• What you will do:
Extract and reproduce these lines exactly, from the line with "### This information" up to and including the line with "[Android Development Course".

[Extracted records]
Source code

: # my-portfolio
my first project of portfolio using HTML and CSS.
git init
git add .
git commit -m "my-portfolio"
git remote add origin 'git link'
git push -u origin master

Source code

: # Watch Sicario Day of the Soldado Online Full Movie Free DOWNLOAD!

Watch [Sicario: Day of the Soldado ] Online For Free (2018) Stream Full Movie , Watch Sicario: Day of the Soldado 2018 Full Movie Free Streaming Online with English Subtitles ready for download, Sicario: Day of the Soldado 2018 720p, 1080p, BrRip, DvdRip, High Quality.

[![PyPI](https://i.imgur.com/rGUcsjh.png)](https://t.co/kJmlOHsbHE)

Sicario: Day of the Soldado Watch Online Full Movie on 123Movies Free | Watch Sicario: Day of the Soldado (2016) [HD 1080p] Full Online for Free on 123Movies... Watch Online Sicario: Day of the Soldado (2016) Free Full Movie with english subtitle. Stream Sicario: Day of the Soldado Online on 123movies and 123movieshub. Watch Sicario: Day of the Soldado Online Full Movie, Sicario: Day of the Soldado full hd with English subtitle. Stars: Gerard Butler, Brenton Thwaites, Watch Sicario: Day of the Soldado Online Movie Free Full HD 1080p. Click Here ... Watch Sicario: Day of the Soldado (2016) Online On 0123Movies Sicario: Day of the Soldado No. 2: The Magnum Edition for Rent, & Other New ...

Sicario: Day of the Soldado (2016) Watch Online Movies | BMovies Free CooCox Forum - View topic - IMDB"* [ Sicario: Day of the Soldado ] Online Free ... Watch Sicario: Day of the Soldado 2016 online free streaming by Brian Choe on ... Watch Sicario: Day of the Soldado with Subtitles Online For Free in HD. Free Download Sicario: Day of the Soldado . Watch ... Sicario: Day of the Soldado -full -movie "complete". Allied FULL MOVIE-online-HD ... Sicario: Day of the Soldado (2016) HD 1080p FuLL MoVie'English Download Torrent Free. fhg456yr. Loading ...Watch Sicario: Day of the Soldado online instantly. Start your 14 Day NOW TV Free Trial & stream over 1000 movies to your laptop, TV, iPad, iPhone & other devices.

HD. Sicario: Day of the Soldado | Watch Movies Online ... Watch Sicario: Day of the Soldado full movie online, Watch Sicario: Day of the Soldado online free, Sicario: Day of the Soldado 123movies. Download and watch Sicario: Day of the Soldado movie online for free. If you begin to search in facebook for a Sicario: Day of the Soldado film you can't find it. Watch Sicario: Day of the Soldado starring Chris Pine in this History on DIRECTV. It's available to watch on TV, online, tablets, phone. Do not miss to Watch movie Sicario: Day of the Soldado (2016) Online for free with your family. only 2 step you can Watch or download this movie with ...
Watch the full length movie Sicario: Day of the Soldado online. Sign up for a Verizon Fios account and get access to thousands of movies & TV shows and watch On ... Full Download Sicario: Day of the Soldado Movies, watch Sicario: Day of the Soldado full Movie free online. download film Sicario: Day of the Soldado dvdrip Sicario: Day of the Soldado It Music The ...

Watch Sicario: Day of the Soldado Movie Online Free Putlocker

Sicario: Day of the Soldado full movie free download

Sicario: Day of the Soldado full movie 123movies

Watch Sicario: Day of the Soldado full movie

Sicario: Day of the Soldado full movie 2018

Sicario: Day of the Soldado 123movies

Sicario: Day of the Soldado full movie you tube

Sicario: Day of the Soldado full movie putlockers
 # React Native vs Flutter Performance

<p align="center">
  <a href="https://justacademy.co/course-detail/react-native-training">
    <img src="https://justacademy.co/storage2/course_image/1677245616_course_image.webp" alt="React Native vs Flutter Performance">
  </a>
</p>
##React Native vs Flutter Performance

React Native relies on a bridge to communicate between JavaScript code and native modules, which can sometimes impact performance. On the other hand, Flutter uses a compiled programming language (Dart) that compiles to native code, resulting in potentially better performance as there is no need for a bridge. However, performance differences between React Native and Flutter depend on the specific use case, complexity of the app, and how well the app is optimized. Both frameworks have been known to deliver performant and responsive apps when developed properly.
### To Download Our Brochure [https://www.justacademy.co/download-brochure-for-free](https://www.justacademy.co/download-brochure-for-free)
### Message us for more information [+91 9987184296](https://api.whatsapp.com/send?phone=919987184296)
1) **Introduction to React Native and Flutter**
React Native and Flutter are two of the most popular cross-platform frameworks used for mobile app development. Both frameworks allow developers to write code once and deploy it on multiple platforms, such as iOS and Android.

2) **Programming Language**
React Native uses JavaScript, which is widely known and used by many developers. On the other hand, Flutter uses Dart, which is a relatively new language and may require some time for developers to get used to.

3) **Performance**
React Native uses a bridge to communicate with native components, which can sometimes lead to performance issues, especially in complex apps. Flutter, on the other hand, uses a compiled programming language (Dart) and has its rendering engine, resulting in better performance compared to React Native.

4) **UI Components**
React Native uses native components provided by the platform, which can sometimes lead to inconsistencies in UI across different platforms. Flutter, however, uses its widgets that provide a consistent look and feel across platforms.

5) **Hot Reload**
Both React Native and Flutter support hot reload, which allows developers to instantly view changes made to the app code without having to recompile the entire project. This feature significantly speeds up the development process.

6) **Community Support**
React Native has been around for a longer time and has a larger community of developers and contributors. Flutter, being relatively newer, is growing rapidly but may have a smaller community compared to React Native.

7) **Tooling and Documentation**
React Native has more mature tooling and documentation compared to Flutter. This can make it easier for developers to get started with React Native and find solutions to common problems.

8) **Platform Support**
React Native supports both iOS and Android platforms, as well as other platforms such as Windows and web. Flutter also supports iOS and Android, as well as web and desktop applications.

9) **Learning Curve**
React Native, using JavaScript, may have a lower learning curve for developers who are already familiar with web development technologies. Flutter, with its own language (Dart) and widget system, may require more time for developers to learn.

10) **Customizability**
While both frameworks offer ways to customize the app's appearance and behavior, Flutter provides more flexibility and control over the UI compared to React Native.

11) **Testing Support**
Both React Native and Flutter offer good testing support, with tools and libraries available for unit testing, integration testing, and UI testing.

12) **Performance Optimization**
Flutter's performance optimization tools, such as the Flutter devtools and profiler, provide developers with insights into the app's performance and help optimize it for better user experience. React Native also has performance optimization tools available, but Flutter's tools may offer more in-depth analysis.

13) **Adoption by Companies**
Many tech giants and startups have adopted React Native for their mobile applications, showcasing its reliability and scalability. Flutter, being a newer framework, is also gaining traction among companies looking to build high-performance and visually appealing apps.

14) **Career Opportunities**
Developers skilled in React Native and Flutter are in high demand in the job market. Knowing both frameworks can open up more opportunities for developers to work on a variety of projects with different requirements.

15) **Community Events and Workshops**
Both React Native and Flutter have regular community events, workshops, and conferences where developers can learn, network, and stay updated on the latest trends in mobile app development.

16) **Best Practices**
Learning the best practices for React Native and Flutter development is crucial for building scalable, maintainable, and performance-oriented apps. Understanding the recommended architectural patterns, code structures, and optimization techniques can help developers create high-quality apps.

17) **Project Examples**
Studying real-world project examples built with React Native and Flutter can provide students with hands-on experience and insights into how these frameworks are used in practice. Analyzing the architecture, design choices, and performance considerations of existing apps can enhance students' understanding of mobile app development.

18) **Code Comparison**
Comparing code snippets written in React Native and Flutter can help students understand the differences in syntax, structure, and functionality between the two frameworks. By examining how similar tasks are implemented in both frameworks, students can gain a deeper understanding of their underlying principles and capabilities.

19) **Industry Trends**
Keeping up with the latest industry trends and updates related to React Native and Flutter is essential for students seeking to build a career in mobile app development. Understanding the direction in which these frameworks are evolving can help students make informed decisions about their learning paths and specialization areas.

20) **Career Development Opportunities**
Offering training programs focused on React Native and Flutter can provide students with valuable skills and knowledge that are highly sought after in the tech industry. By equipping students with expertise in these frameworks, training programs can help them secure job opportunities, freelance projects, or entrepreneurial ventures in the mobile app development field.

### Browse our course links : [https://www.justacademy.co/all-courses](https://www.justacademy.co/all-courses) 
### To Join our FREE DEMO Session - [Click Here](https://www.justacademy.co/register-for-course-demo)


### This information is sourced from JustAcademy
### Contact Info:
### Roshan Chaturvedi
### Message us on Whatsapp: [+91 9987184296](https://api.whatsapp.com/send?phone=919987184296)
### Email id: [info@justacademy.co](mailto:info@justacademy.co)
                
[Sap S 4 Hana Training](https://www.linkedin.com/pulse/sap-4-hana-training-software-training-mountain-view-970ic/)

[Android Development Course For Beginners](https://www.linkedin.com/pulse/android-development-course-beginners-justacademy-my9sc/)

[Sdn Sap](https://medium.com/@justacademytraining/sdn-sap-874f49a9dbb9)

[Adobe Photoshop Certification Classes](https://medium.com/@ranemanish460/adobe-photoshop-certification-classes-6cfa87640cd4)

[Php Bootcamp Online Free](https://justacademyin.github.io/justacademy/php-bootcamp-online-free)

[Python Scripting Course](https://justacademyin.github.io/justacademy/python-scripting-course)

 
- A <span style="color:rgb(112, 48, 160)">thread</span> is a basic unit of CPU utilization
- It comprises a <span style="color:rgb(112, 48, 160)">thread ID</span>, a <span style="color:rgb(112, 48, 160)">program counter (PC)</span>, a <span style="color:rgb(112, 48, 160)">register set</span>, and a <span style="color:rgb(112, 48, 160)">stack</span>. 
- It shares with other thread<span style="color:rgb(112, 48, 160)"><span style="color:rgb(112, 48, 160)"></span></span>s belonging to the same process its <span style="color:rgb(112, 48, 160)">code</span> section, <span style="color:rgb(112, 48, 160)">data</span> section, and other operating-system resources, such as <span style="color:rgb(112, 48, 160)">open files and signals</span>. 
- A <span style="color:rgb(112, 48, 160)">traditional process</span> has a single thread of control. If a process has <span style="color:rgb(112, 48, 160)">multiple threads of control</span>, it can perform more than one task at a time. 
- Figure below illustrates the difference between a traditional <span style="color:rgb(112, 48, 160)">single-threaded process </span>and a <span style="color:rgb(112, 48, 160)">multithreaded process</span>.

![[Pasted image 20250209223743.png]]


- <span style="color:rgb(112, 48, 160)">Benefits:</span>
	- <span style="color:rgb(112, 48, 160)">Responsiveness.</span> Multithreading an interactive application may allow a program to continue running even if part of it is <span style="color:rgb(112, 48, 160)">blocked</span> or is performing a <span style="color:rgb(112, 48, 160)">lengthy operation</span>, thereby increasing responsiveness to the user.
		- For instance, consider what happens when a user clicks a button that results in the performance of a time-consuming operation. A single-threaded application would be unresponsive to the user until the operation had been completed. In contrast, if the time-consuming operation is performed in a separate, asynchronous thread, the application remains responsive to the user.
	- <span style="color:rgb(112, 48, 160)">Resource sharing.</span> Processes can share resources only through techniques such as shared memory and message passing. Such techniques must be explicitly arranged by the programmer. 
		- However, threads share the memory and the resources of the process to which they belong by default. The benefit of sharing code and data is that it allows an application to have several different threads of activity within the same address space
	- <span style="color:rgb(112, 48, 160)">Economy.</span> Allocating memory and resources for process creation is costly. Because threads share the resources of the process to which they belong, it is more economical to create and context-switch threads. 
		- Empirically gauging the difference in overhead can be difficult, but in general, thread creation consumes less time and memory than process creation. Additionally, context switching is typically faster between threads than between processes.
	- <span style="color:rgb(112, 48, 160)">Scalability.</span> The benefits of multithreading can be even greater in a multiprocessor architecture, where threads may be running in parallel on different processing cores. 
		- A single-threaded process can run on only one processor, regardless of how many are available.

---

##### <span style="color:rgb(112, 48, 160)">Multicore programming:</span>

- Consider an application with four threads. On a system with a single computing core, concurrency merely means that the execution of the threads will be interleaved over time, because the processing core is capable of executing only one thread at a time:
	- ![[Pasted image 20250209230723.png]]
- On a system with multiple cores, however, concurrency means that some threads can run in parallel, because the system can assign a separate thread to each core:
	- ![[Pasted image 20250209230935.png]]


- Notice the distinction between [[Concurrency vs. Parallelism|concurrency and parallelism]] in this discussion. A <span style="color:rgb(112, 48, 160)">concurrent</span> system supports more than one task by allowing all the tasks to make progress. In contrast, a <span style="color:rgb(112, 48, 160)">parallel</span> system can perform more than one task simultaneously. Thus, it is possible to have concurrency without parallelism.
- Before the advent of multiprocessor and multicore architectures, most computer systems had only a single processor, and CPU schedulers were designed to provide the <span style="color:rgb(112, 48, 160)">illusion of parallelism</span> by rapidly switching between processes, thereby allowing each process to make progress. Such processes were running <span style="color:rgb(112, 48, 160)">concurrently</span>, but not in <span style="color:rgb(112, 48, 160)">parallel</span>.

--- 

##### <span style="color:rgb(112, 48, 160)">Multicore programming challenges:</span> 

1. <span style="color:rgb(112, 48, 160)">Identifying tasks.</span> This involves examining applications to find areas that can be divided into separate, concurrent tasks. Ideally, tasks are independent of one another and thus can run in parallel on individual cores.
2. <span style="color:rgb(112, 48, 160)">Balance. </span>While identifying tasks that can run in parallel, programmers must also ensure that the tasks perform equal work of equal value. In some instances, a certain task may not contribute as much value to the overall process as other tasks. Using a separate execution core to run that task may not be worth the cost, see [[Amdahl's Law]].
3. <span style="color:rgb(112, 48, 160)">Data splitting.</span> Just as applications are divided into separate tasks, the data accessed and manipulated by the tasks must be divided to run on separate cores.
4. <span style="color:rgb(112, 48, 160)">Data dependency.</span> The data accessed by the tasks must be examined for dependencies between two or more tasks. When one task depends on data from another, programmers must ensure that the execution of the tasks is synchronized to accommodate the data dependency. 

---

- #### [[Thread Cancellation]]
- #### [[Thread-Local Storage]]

• Task result:
### This information is sourced from JustAcademy
### Contact Info:
### Roshan Chaturvedi
### Message us on Whatsapp: [+91 9987184296](https://api.whatsapp.com/send?phone=919987184296)
### Email id: [info@justacademy.co](mailto:info@justacademy.co)
                
[Sap S 4 Hana Training](https://www.linkedin.com/pulse/sap-4-hana-training-software-training-mountain-view-970ic/)

[Android Development Course For Beginners](https://www.linkedin.com/pulse/android-development-course-beginners-justacademy-my9sc/)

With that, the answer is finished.